### Materials provided
-.-.-
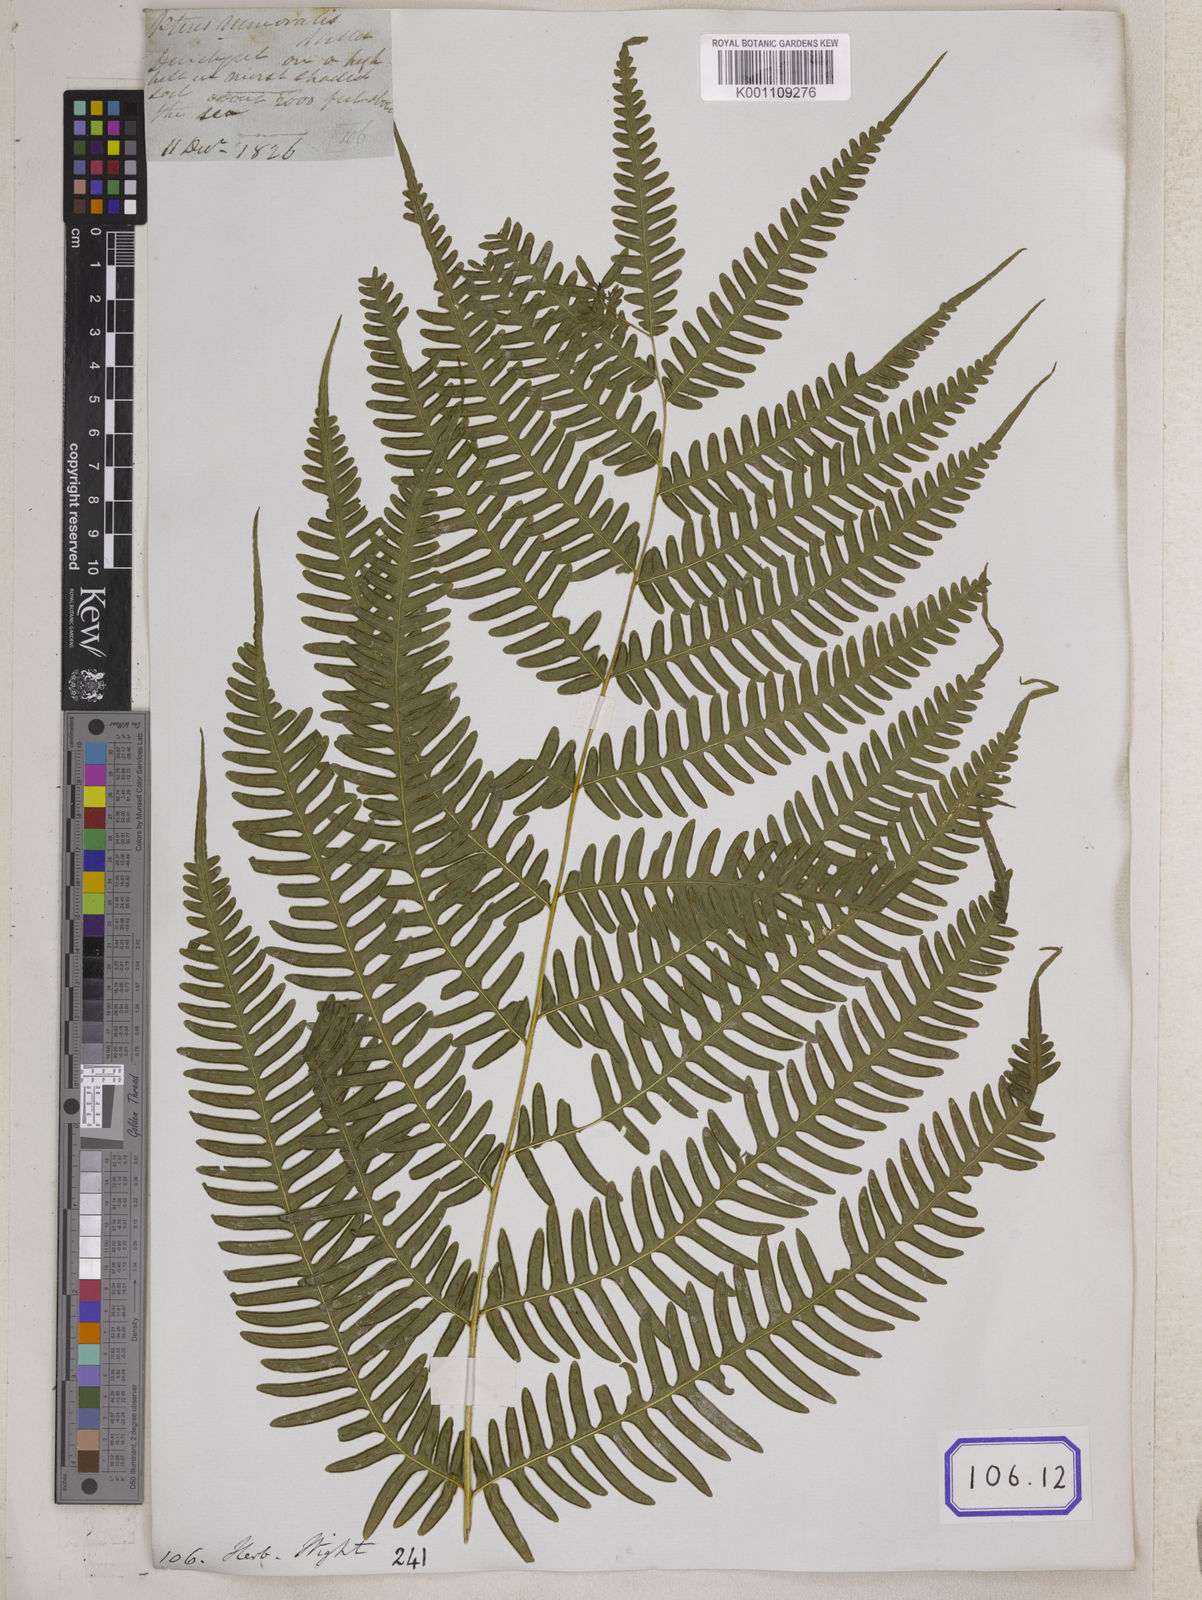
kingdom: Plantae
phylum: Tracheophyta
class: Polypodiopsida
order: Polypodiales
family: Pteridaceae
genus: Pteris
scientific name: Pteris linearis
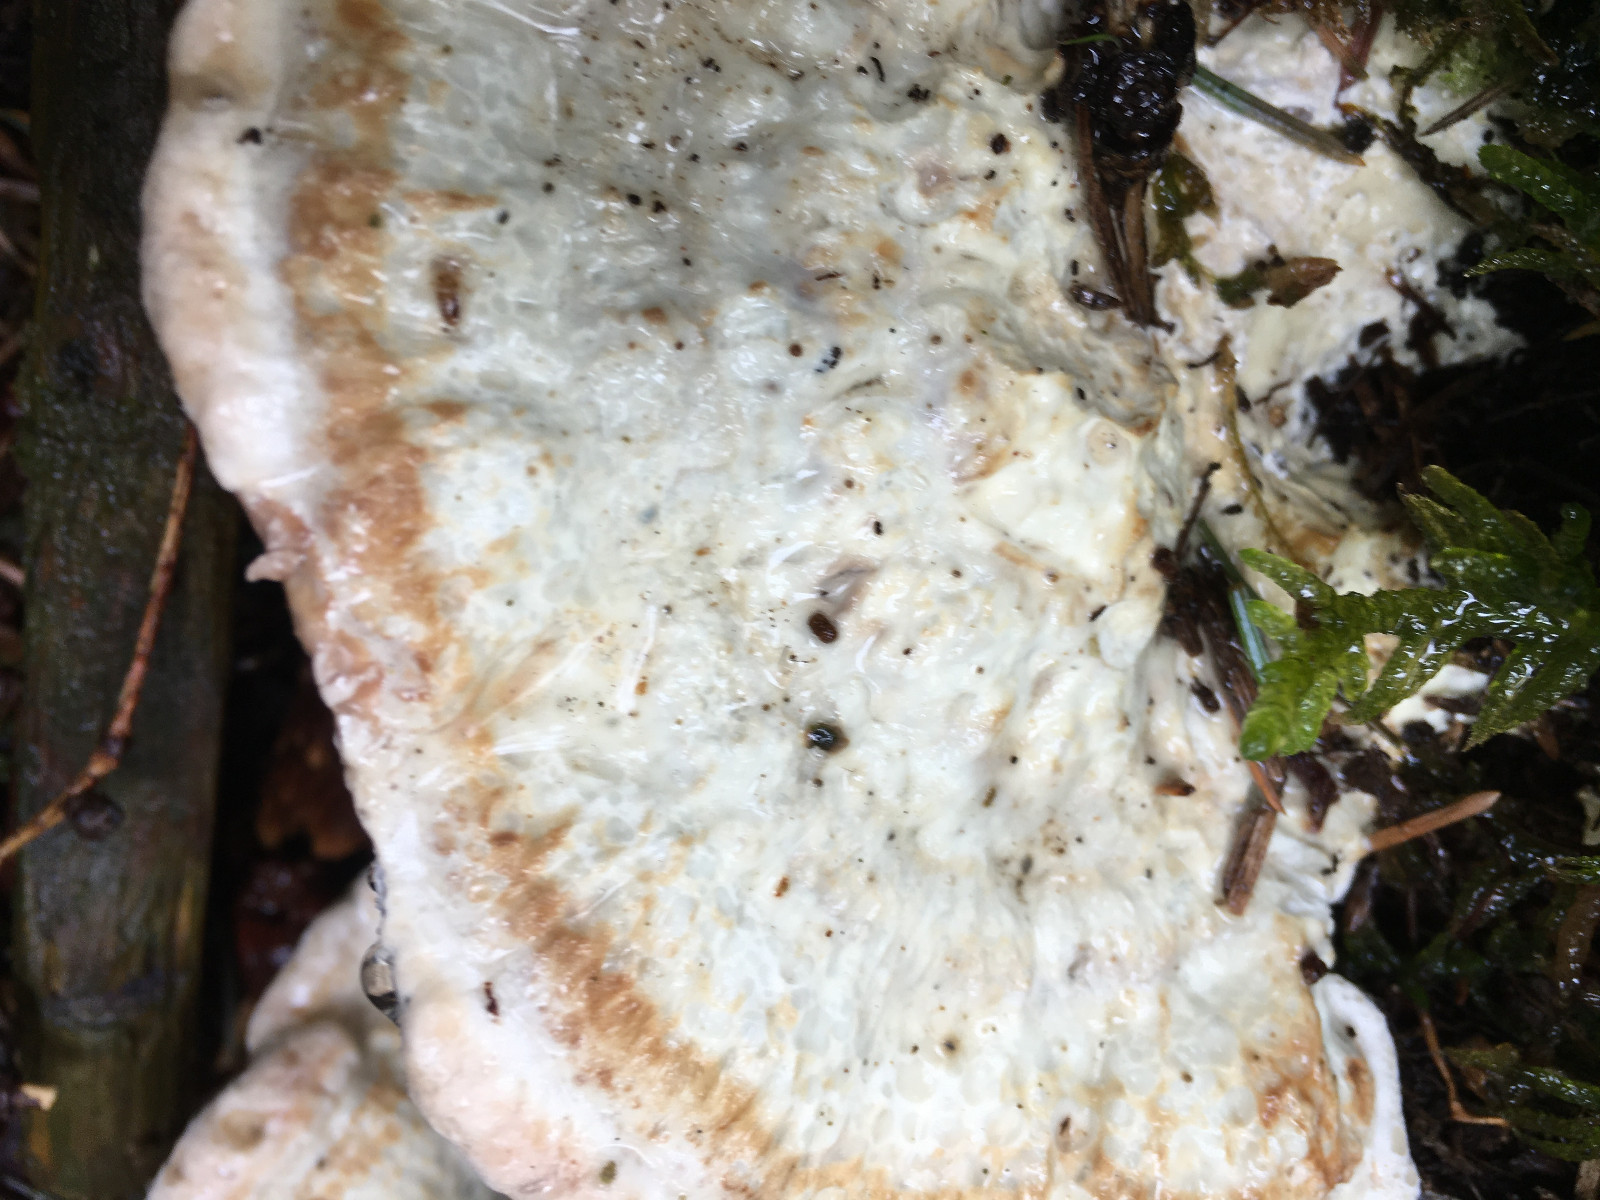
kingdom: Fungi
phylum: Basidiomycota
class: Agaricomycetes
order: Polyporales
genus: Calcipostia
-.-.-
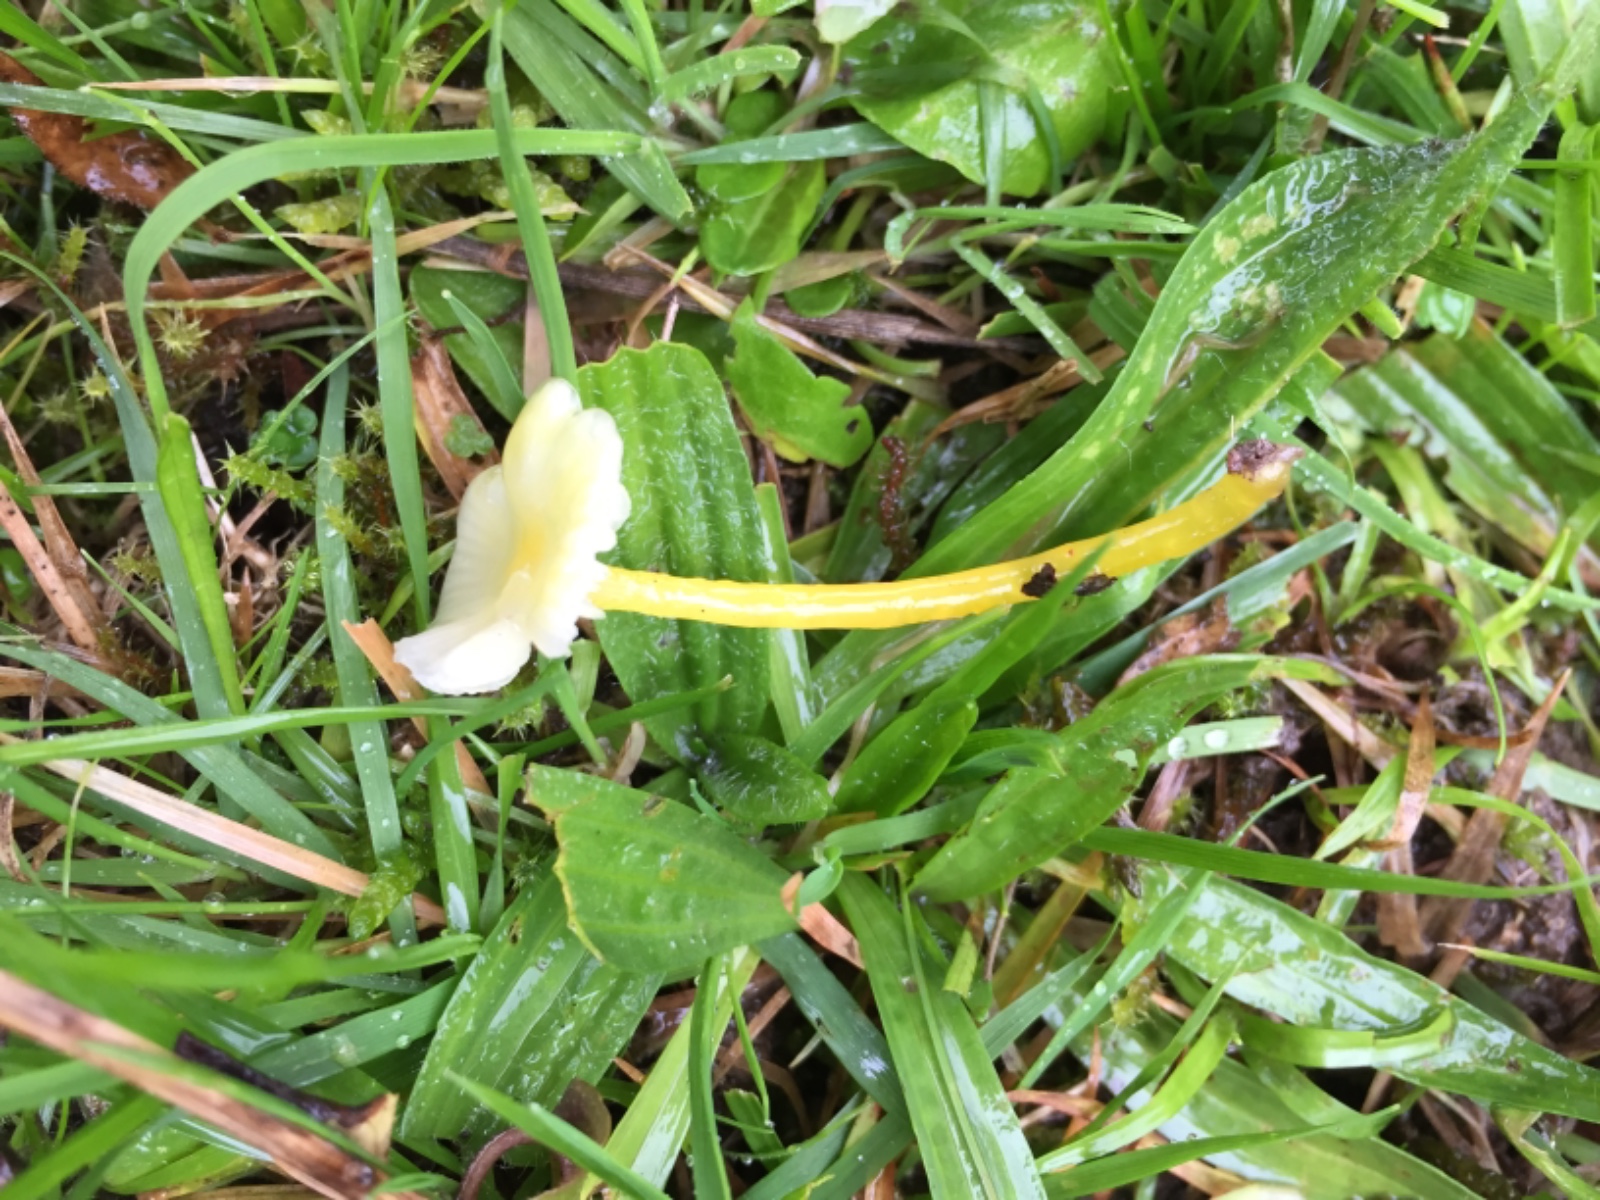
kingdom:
-.-.-
### To do
Copy the item lines starting at the one with "kingdom: Plantae" and ending at the one with "order: Polyporales", changing "phylum" to "division" and keeping everything else the same. Leave out the pictures.

### Full response
kingdom: Plantae
division: Tracheophyta
class: Polypodiopsida
order: Polypodiales
family: Pteridaceae
genus: Pteris
scientific name: Pteris linearis
kingdom: Fungi
division: Basidiomycota
class: Agaricomycetes
order: Polyporales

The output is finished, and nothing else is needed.